**WHAT TO DO**
Copy every line of text in the rows below word for word, leaving out the pictures.
-- -- --
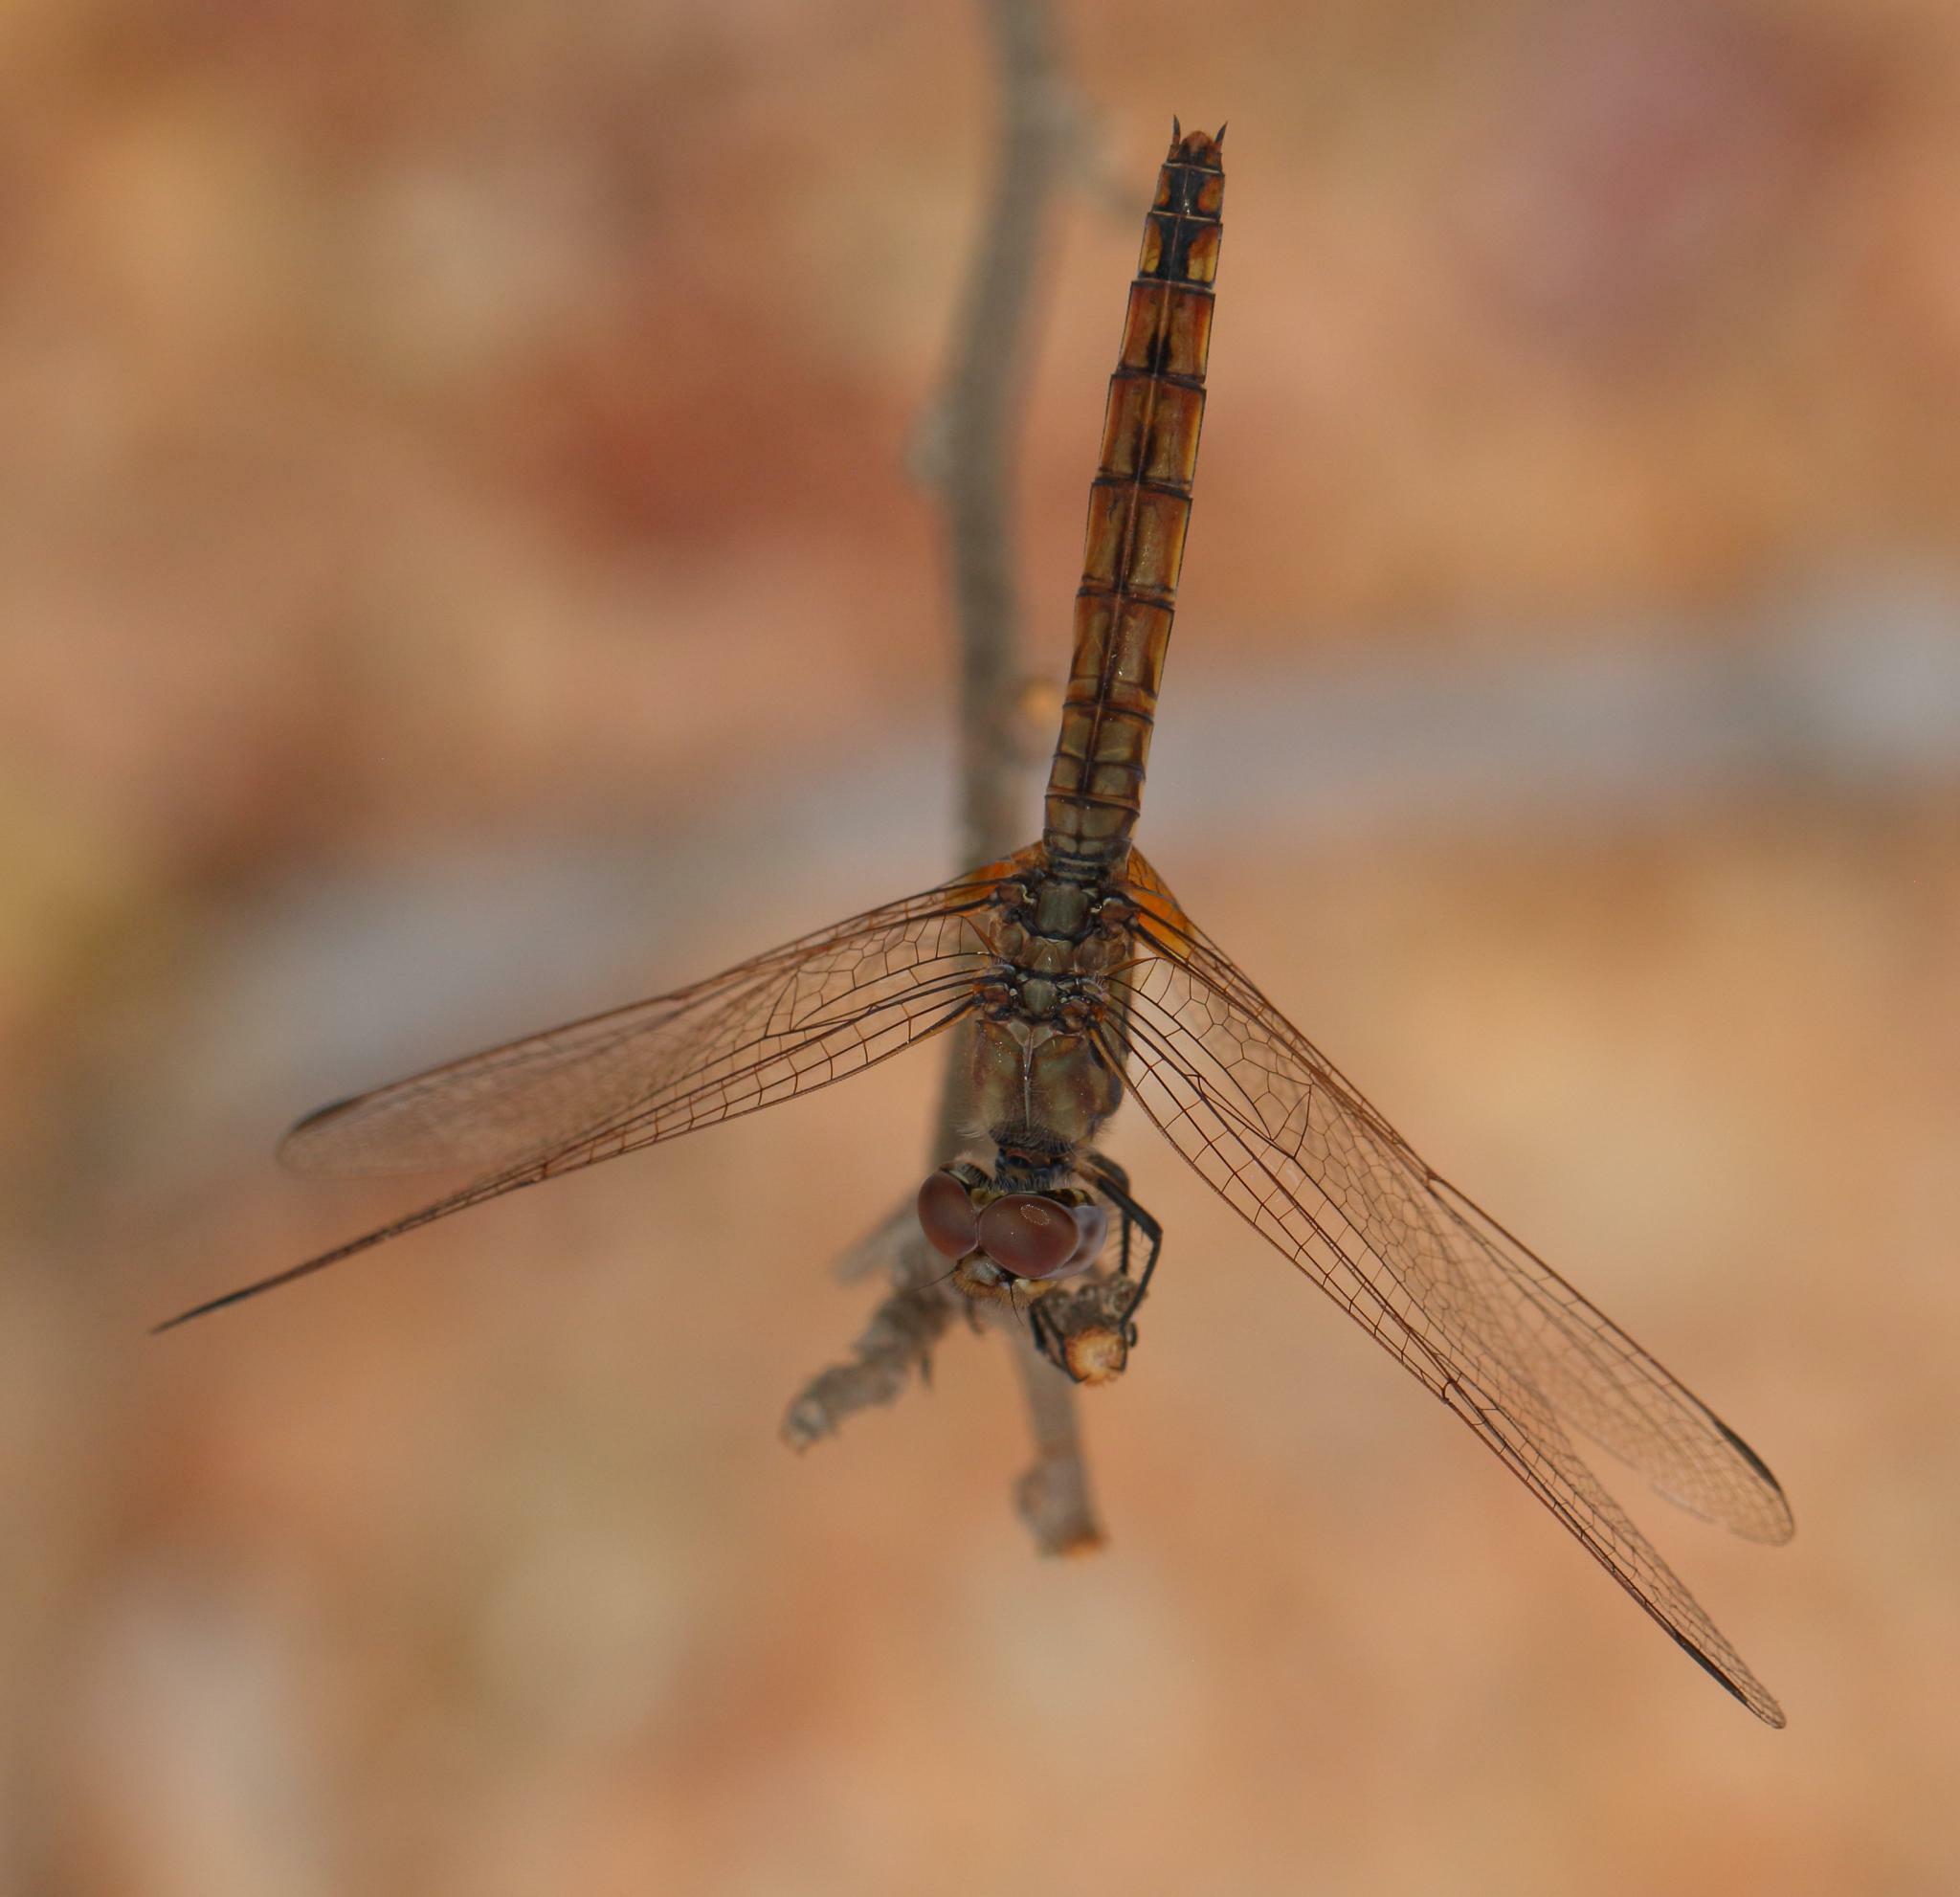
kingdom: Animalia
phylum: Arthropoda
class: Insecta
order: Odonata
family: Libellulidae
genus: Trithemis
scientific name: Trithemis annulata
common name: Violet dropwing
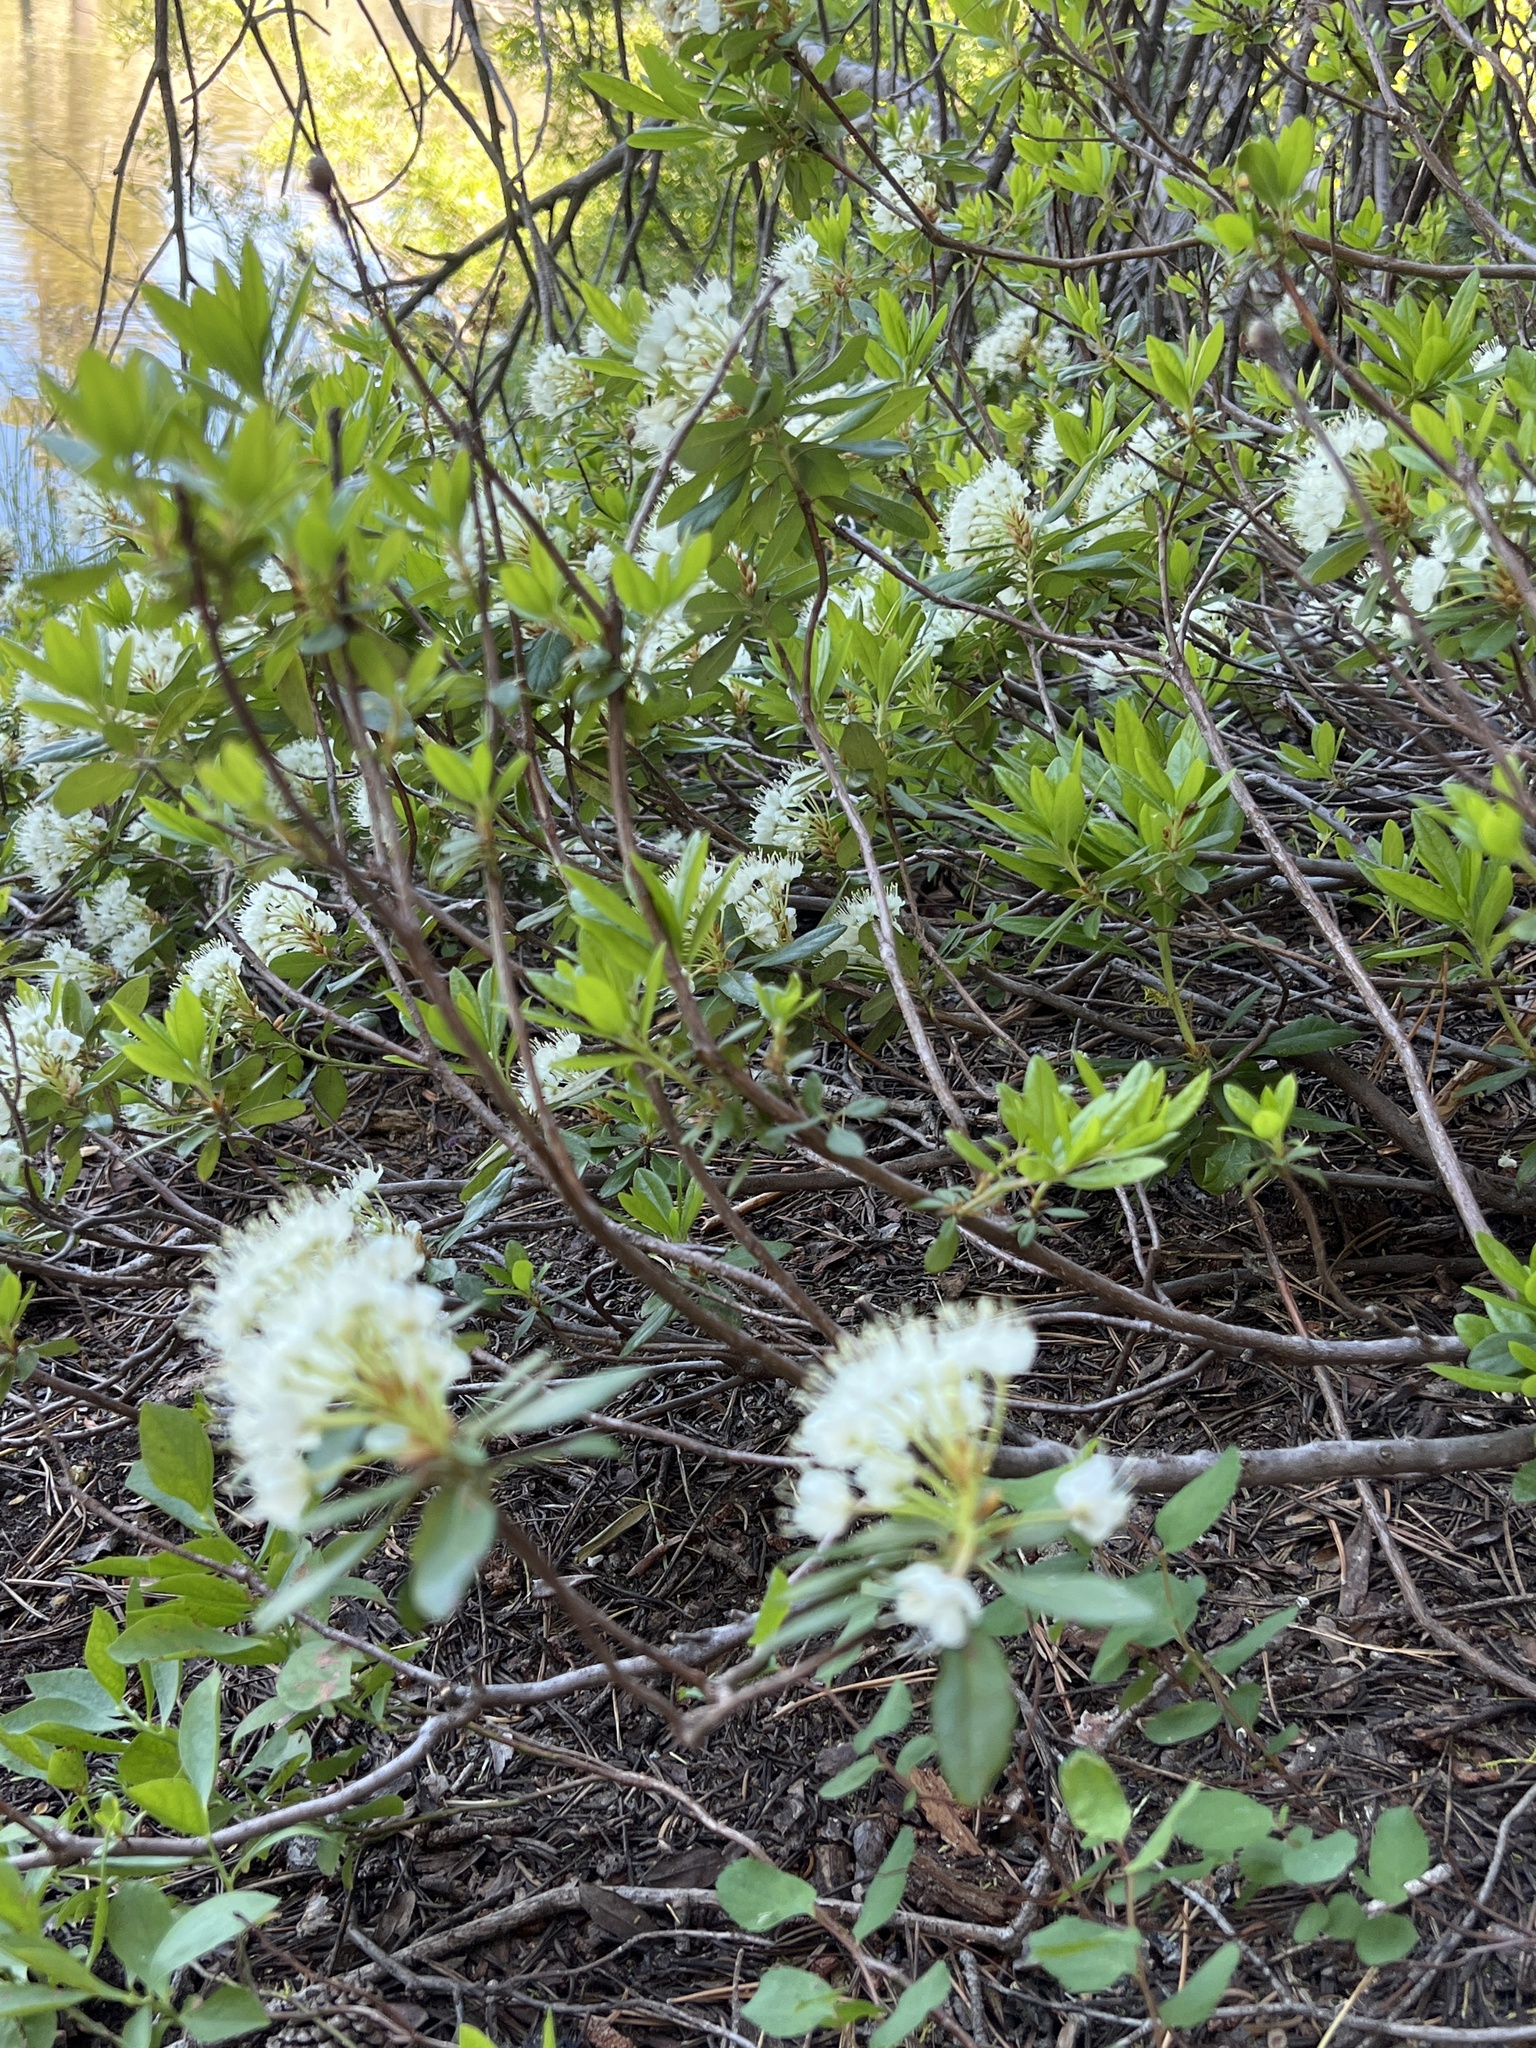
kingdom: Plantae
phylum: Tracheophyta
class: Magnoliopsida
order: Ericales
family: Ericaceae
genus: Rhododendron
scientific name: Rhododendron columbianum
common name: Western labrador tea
-- -- --
**EXERCISE ANSWER**
kingdom: Animalia
phylum: Arthropoda
class: Insecta
order: Odonata
family: Libellulidae
genus: Trithemis
scientific name: Trithemis annulata
common name: Violet dropwing
kingdom: Plantae
phylum: Tracheophyta
class: Magnoliopsida
order: Ericales
family: Ericaceae
genus: Rhododendron
scientific name: Rhododendron columbianum
common name: Western labrador tea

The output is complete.